1. Personal debt is back in the news…

Mark Carney started the year by cautioning that the Bank of England would be ‘keeping a close eye on consumer spending’. By July, officials were insisting that banks hold more capital and warning of a ‘spiral of complacency’. Come September lending was positively ‘frothy’(!), with consumer credit noted as a ‘pocket of risk’. A quick glance at the trend-lines and it’s easy to spot the concern – rising inflation, sluggish wage growth despite record low unemployment and soaring consumer credit – now more than £204 billlion – were making people nervous. Then came the first interest rates rise for 10 years.

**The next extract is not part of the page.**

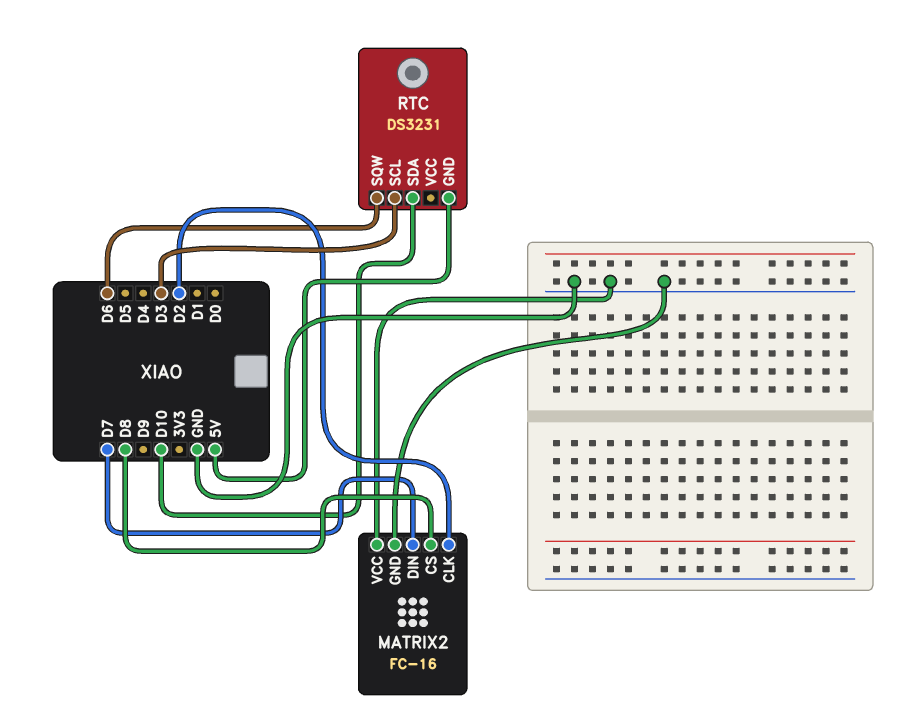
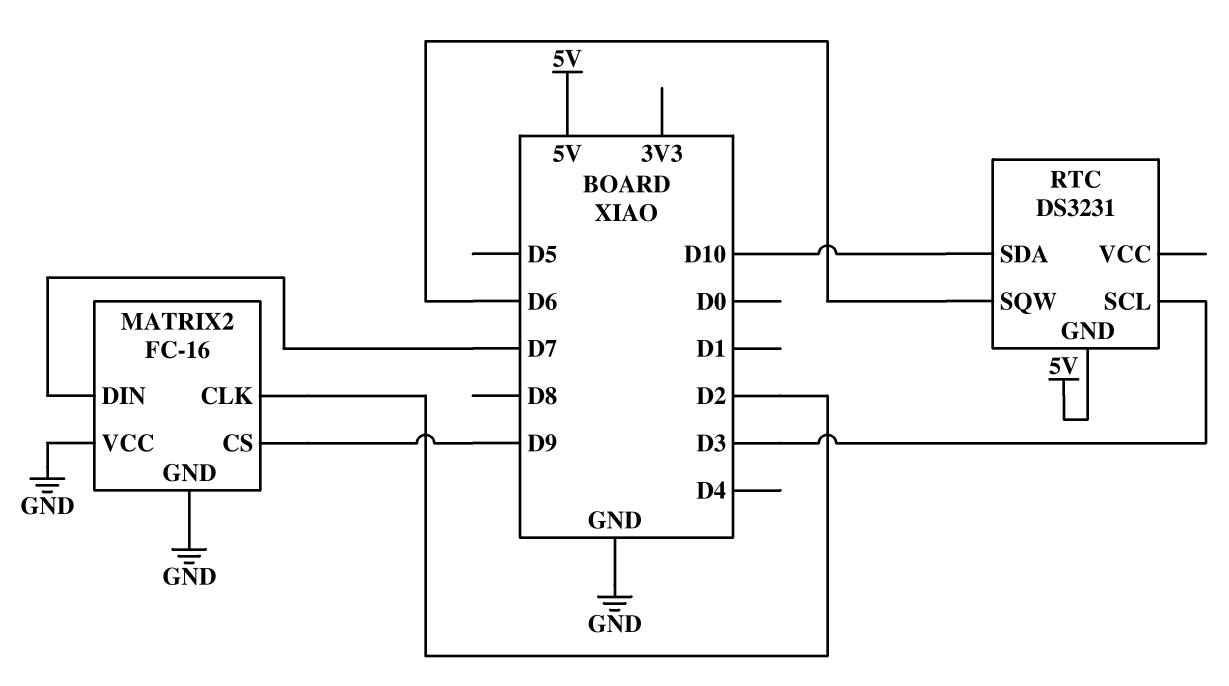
MATRIX2 pin CS: D8 -> D9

While it wasn’t a surprise, it will have challenged people on tight margins.

2. …and in Westminster…

Meanwhile, over in Westminster, THAT election and the ensuing fallout brought ample opportunity to politicise debt. First, the newly appointed Treasury Select Committee got in on the act by announcing a review into Household Debt. Then the emboldened opposition – spearheaded by John McDonnell – announced a radical policy on capping credit card debts. Along the way there were a few skirmishes in the House of Lords on breathing space – and as if that isn’t enough, there’s a possible National Audit Office (NAO) review and Public Accounts Committee scrutiny – in the offing. The House of Lords Financial Exclusion Committee moved on this important agenda, too, securing a new Financial Inclusion Policy Forum from the government in response. We’ll be watching to see what action flows from this.